In a single-turn prompt, the request contains all the context the model needs. In a chat-style application, this is no longer true. The program must decide what previous messages to keep and how to store them.

At a minimum, a CLI chat application often keeps an array like this:

const messages = [
  { role: "system", content: "You are a concise assistant." },
];

Each time the user enters a new message, the program appends it to the array, calls the model, and then appends the model response as well.

This means that conversation state is ordinary program state. The application decides what goes into the message history, in what order, and for how long it remains there. That design choice affects both cost and quality.

State affects later answers

Conversation state affects later answers. This is useful when the application needs continuity, but it also creates trade-offs. A longer history costs more because more tokens are sent on every request. Irrelevant history can distract the model from the current task. State that is not reviewed can also preserve bad assumptions from earlier turns.

For that reason, the application should decide deliberately what stays in memory and what gets discarded or summarized.

In a small CLI application, one simple strategy is to keep the entire conversation in memory while the session is short. In a longer-running system, the application may need to trim old turns or replace them with a shorter summary. The important point is that the application should have a policy, not just an ever-growing array.

Loading Exercise...

Structured outputs

Many applications do not only want text. They want a response that the surrounding program can use directly.

For example, a CLI helper might ask the model to return a JSON object with fields such as intent, summary, and nextAction.

If the program expects these fields, the prompt should say so clearly and the code should still check that the fields really exist.

const messages = [
  { role: "system", content: "Return JSON with keys intent, summary, and nextAction. Do not include markdown fences." },
  { role: "user", content: "Summarize this bug report and suggest the next development action." },
];

It is often useful to think of this in two layers. The prompt layer requests a predictable structure from the model. The program layer then decides whether the returned structure is good enough to trust. If either layer is weak, the result becomes fragile.

Prompting for JSON or another explicit format is helpful, but it is not enough on its own. The surrounding code still needs to check whether the response actually matches the expected shape.

Loading Exercise...

Structured model outputs

Some provider SDKs provide specific ways for defining structured model outputs. See, for example OpenAI’s structured model outputs documentation. The provider-specific approaches can be more sophisticated than the one that we outlined here.

For instance, OpenAI’s structured model outputs rely on constrained decoding, where the set of tokens the model is allowed to generate at each step is restricted to those that keep the output valid with respect to the specified schema.

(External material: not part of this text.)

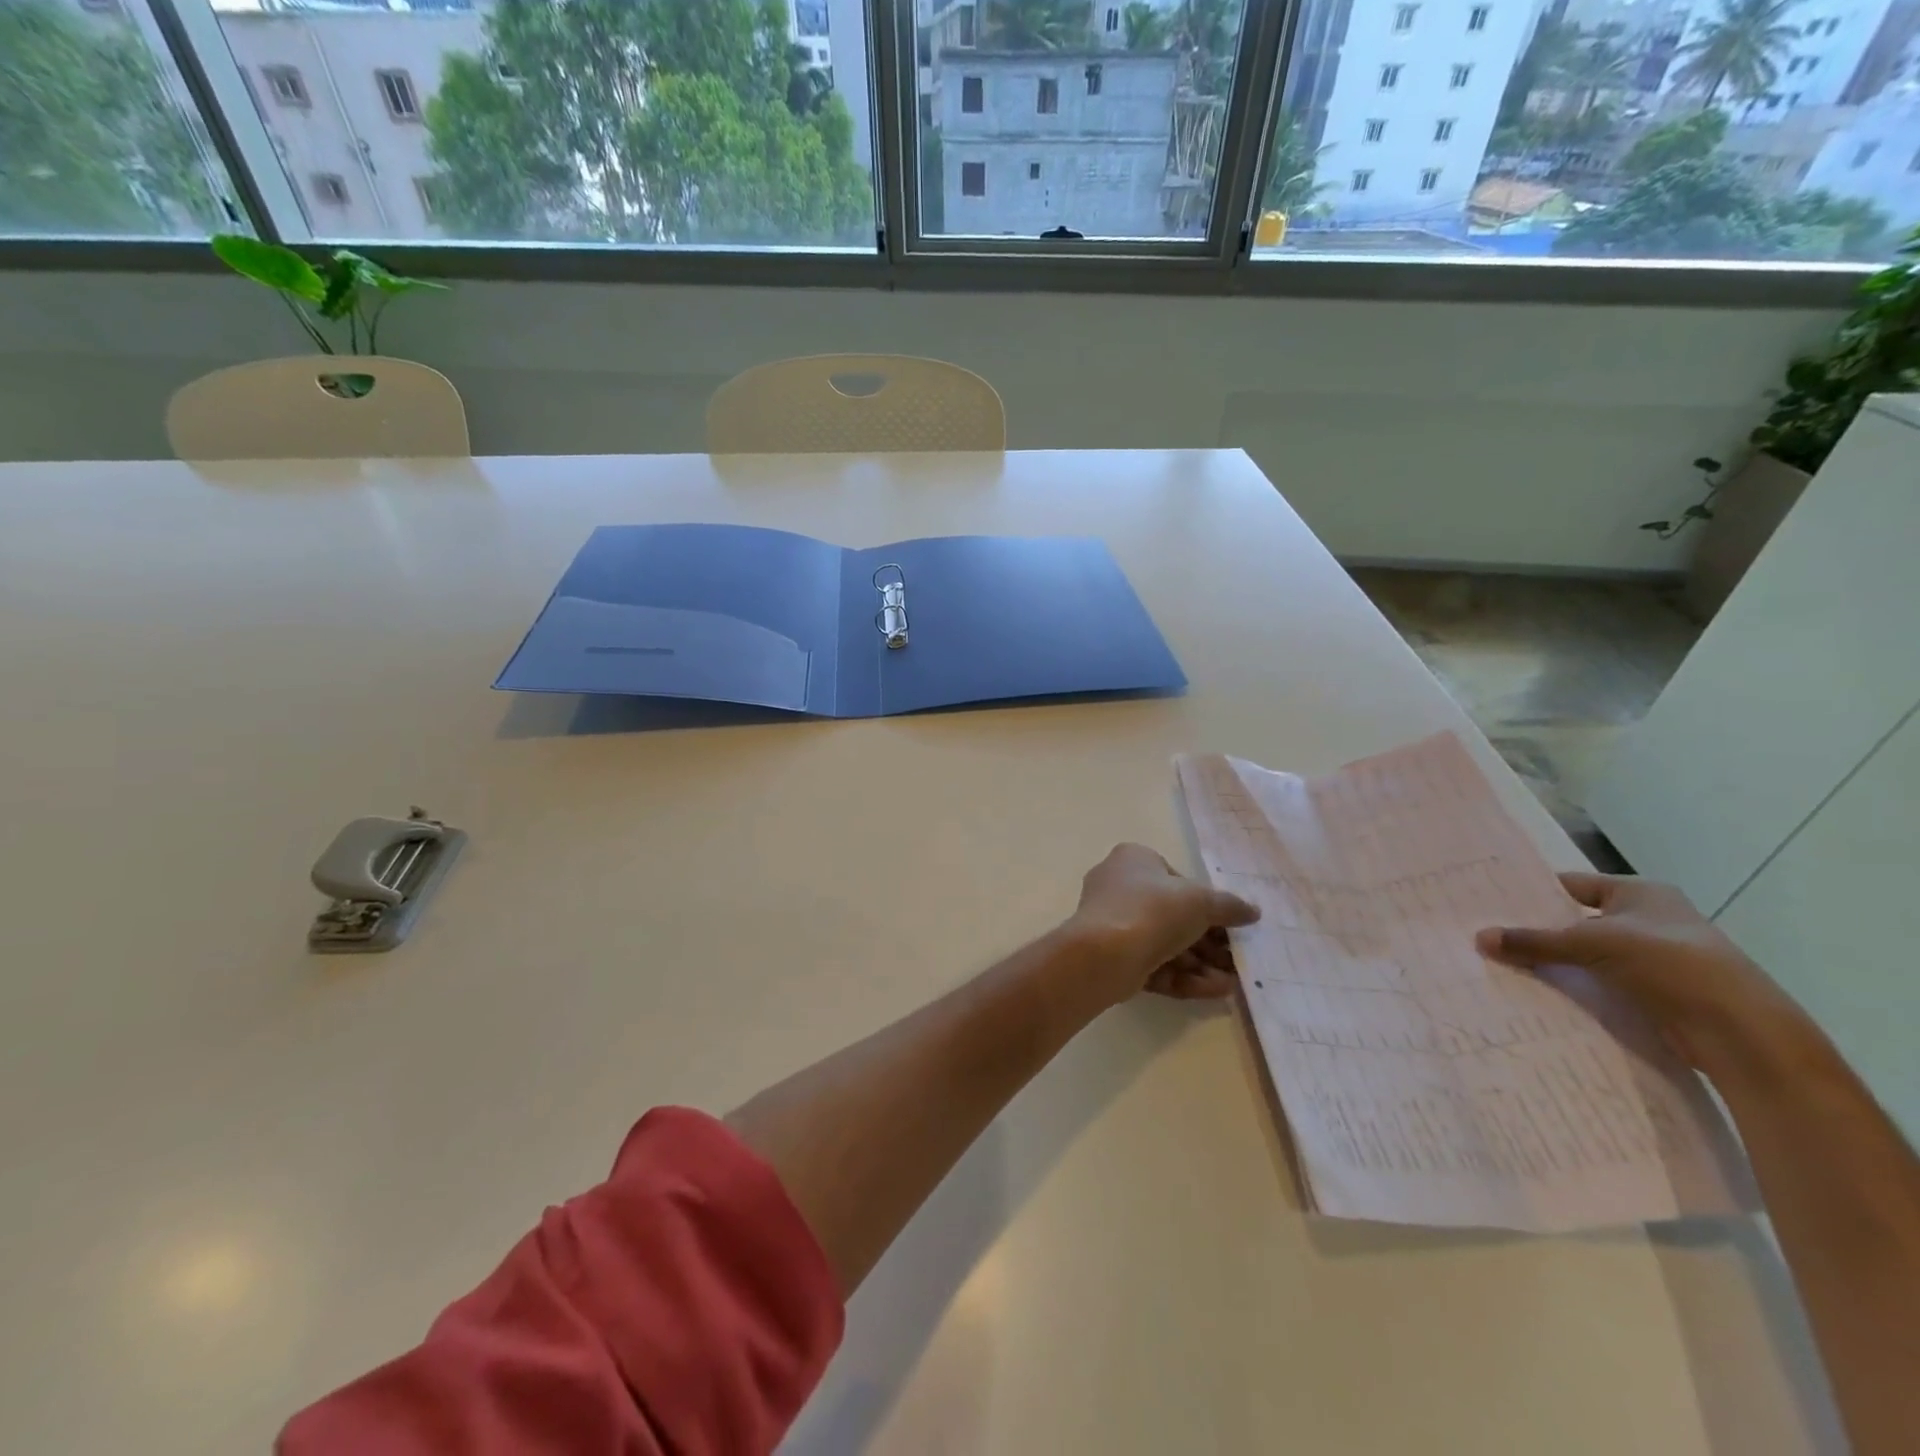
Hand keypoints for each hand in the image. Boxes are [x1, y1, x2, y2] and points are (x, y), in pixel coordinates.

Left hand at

Text generation versus program input

A useful way to think about structured outputs is this: plain text is primarily for people, while structured output is primarily for programs.

In practice, many applications need both. A CLI program may print a human-readable answer to the user while also storing a structured summary internally.

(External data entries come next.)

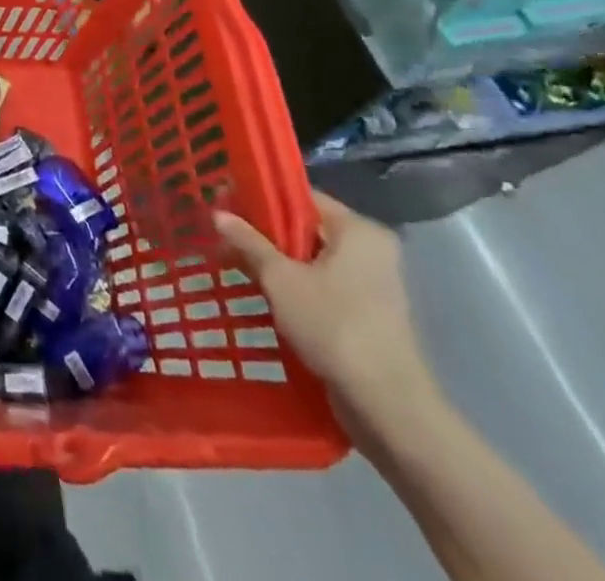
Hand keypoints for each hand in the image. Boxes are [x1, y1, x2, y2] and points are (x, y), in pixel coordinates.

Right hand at [213, 190, 437, 430]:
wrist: (387, 409)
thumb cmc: (335, 327)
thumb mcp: (280, 279)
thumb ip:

Suppose that a command-line support tool asks the model to summarize a user request. The user may want a readable explanation on the screen, but the application may also want a machine-readable intent field so that later logic can decide whether to ask a follow-up question or file a ticket. One response may therefore serve two audiences at once.

A minimal structure prompt can be very short:

Read the conversation below.
Return valid JSON with exactly these keys:
- intent
- summary
- nextAction

Do not include markdown fences or extra text.

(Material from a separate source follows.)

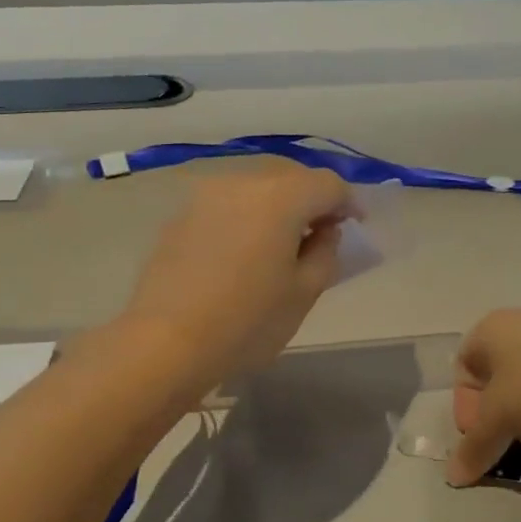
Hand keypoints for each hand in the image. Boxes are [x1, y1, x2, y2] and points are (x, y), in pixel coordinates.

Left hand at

The advantage of a prompt like this is predictability. The application and the test writer both know what shape to expect.

Loading Exercise...

Keep the structure simple

If an application only needs two fields, ask for two fields. Overly complex response schemas make prompts harder to maintain and validations harder to explain.

Small, explicit structures are easier to test and easier to use safely in later program logic. That same design habit appears in tool schemas, evaluation records, and retrieval outputs later in the course. Compact structure is usually easier to reason about than ambitious structure.